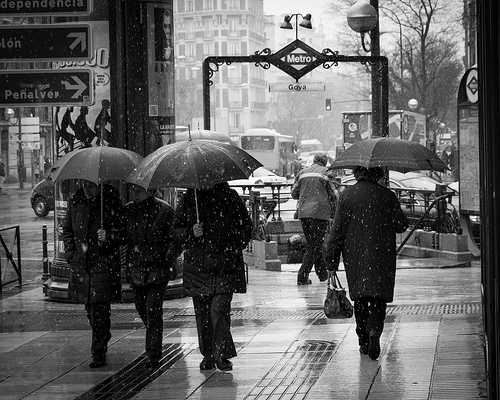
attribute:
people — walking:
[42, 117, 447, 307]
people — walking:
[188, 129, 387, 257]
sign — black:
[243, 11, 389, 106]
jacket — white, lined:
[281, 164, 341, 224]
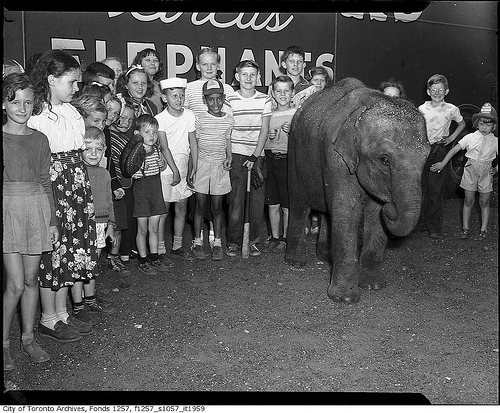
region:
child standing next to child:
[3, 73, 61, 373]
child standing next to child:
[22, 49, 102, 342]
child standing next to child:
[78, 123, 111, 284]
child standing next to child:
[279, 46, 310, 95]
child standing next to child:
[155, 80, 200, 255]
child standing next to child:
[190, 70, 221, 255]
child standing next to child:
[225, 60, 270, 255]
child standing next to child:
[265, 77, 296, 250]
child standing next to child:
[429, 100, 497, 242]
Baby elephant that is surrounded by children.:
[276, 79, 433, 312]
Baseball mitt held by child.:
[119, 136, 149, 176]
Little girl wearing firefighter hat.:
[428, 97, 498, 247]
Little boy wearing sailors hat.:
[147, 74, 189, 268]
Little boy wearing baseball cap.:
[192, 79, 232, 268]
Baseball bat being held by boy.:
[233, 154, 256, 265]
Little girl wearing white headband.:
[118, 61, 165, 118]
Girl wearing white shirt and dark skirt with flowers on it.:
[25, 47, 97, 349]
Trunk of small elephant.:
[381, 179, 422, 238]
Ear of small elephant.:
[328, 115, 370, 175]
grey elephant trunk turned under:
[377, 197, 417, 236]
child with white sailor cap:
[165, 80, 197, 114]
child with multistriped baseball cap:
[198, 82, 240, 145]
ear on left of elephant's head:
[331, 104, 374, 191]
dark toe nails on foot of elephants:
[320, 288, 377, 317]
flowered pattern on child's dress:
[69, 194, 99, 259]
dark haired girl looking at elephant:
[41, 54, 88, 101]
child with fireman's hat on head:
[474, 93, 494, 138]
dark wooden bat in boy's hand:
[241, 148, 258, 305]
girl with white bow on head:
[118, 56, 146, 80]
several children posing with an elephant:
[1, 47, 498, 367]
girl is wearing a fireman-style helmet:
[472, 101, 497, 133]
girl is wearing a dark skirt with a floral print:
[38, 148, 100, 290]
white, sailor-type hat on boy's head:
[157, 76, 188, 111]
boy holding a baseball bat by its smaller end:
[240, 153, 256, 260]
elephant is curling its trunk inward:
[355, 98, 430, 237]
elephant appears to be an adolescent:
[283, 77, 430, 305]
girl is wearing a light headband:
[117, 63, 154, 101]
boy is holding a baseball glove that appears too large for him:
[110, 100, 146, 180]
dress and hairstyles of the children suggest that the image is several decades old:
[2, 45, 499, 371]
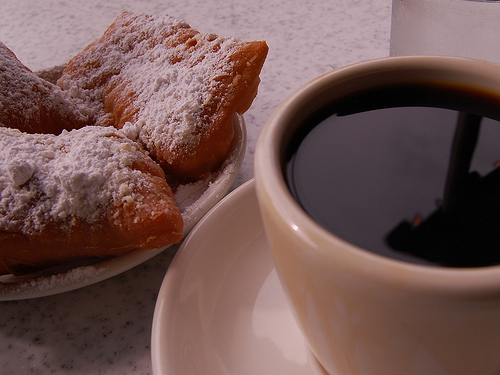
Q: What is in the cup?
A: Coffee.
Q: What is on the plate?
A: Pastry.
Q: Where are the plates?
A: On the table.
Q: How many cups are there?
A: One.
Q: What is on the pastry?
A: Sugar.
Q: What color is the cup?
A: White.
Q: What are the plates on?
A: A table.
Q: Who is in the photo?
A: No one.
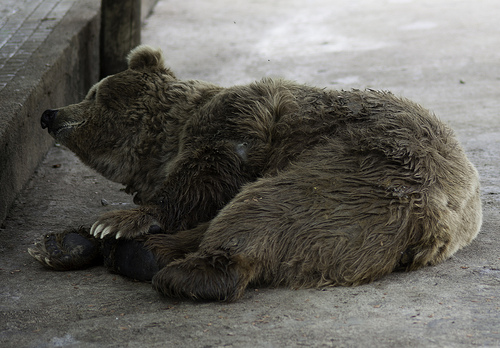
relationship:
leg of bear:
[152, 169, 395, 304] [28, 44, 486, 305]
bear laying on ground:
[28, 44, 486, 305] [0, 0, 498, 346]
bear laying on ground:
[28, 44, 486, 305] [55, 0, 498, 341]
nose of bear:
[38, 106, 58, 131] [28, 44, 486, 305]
※
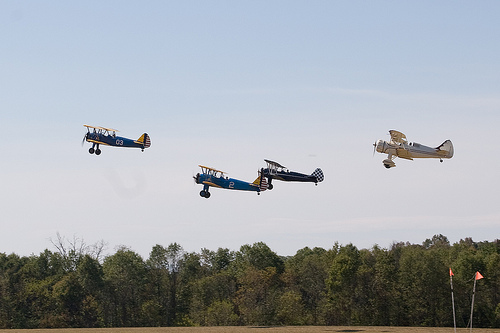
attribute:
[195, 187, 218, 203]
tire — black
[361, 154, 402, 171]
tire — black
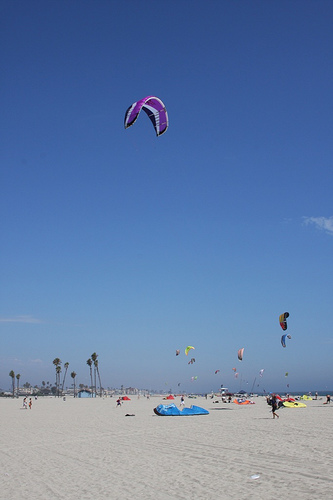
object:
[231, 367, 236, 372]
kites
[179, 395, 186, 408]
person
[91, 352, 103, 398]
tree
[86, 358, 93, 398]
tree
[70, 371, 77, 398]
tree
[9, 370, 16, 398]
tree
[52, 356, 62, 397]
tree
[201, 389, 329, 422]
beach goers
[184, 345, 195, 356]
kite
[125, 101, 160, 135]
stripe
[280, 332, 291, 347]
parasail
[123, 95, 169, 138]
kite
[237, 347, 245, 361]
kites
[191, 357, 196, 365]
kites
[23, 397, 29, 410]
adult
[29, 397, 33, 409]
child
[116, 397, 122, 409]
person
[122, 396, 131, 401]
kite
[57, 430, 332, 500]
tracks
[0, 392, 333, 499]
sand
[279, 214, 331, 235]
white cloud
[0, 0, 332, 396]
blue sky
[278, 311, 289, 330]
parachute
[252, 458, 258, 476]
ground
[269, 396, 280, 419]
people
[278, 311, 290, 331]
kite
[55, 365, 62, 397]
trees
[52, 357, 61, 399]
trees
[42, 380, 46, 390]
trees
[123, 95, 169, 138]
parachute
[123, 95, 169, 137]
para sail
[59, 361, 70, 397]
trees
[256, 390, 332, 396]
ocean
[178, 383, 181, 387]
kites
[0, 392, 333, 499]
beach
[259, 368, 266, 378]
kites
※
Problem to work on: Count the lines in the entries above that contain the word "holding", and reply with that number alone.

Written reply: 2